Where could we possibly have gone wrong? I didn't know, so the following week I tried something entirely different: We pulled whole heads of leaf lettuce and put them directly on ice, without bags. And? All our lettuce sold out the first hour!
Evidently people find lettuce more appealing when it's not packaged. So, OK . . . that's the way we give it to them now. Which hurts, since the last few heads we sell every day are already starting to wilt. But that's the way folks seem to want it!
. . .BUT DO GET A
GOOD PAIR OF SCALES
Perhaps our experience with lettuce was related to another discovery we made: People buy more produce when they can actually pick through the vegetables and select their own. Which meant—right at the start of our first season—that we had to buy a scale . . . an expense we hadn't counted on.
Most of the other vendors, we noted, were making do with inexpensive and widely available "kitchen" scales. But—after watching one operator of a stand trying to balance a couple of tomatoes on his scales' undersized platform—we decided that our customers deserved something better . . . something that was "legal for trade", with an up-to-date inspection sticker.

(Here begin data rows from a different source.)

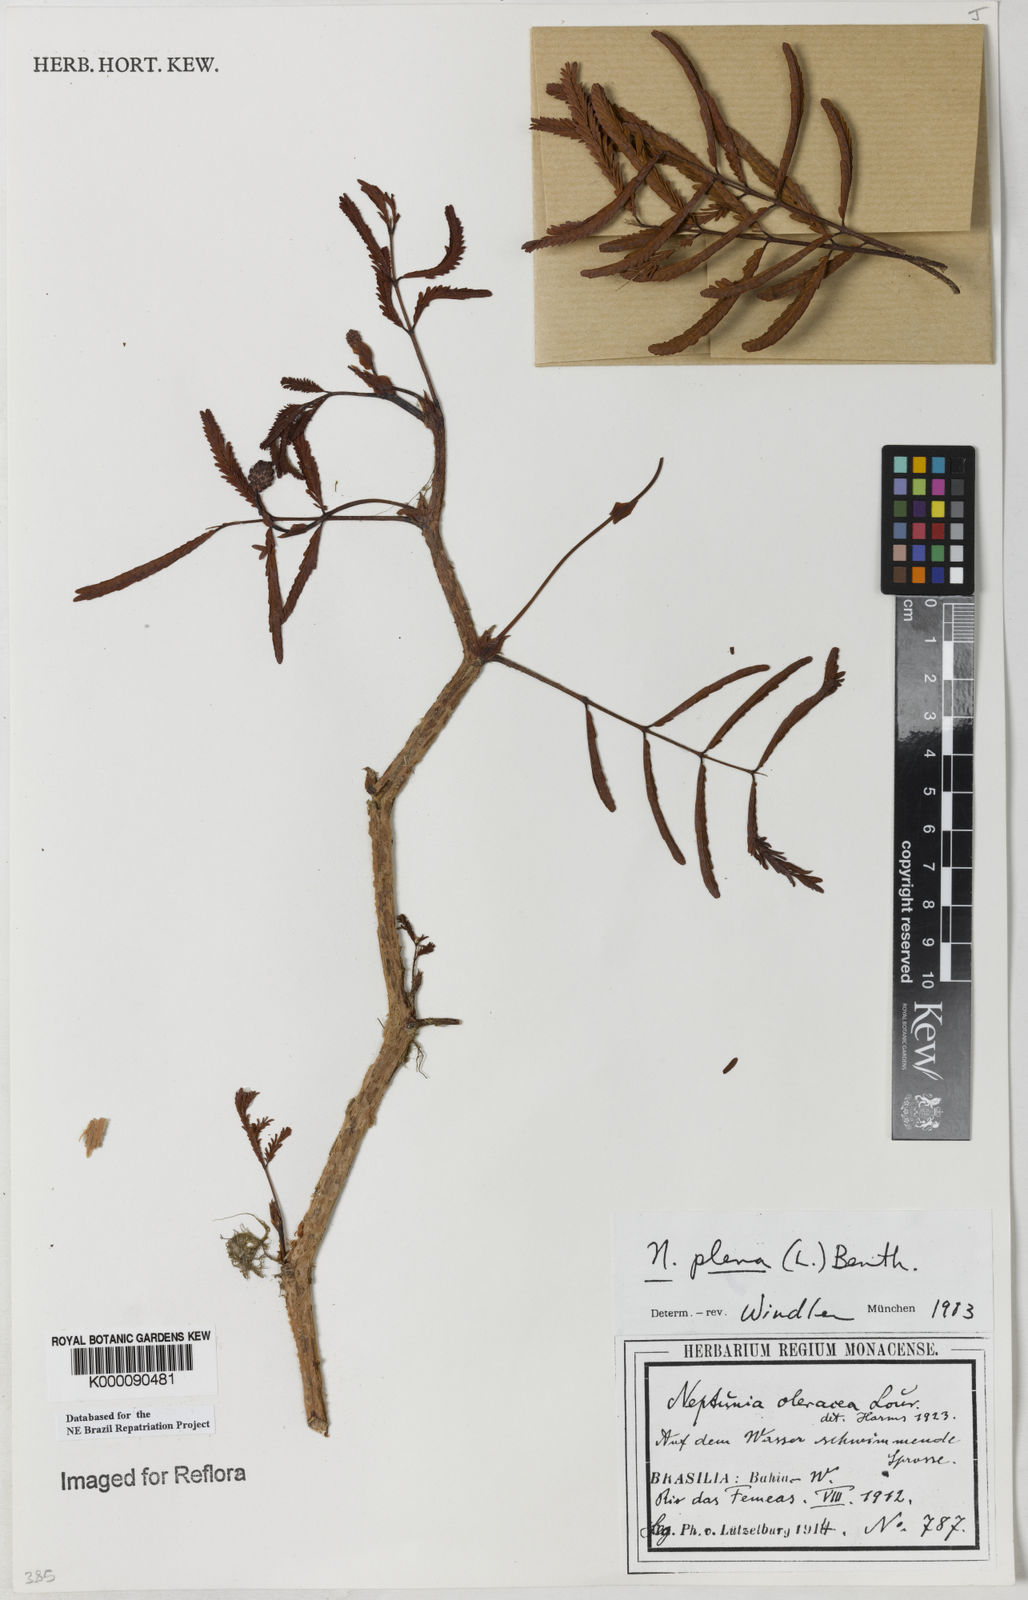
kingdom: Plantae
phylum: Tracheophyta
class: Magnoliopsida
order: Fabales
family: Fabaceae
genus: Neptunia
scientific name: Neptunia plena
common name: Dead and awake
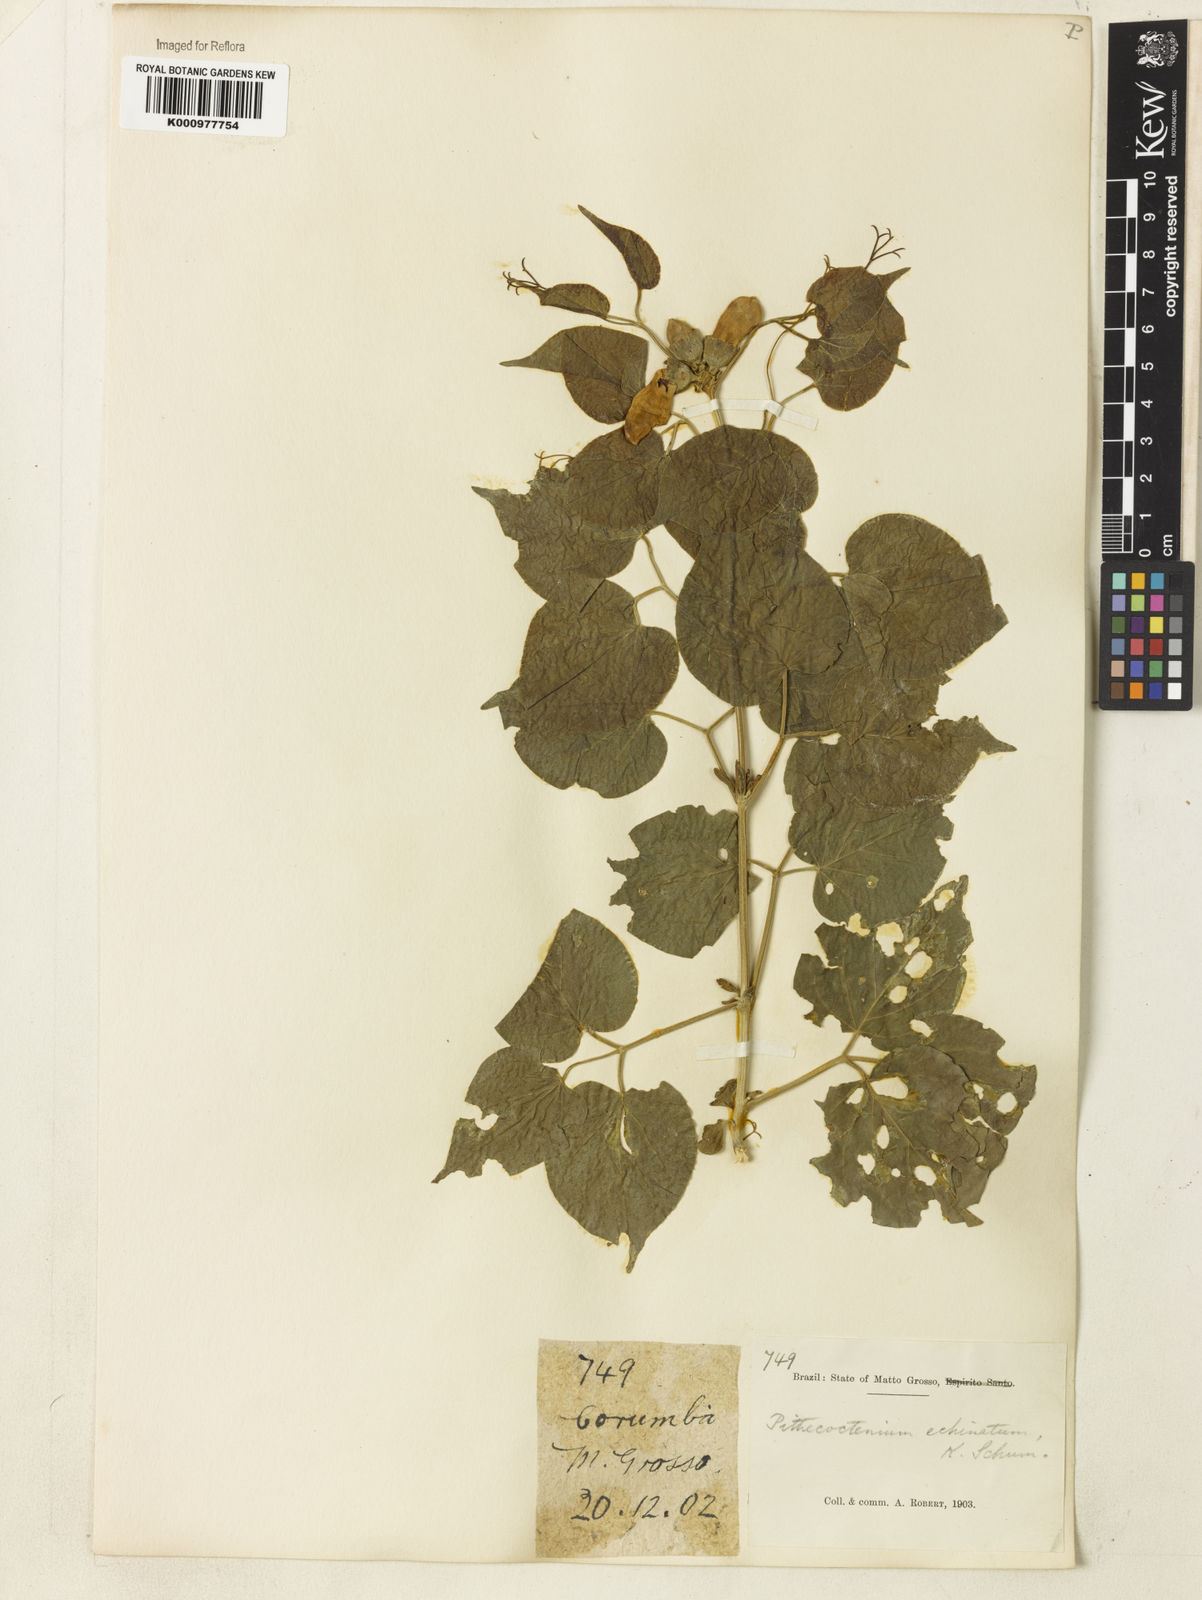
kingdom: Plantae
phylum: Tracheophyta
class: Magnoliopsida
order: Lamiales
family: Bignoniaceae
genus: Amphilophium
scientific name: Amphilophium crucigerum
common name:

We first thought we'd try to pick up a real produce scale from, say, a remodeled grocery . . . but quickly learned that such a "bargain" would set us back several hundred dollars! So we settled for a $40 hanging scale from an old hardware store. It immediately proved to be worth its weight in gold! Business boomed as our customers started picking out just what they wanted and weighing it themselves.
IS IT ALL WORTH IT?
We don't look on truck gardening as a way to get rich quick (or ever, for that matter!). But we do think it's a satisfying way for those of us who like to be outside and to be our own boss to earn a supplemental income.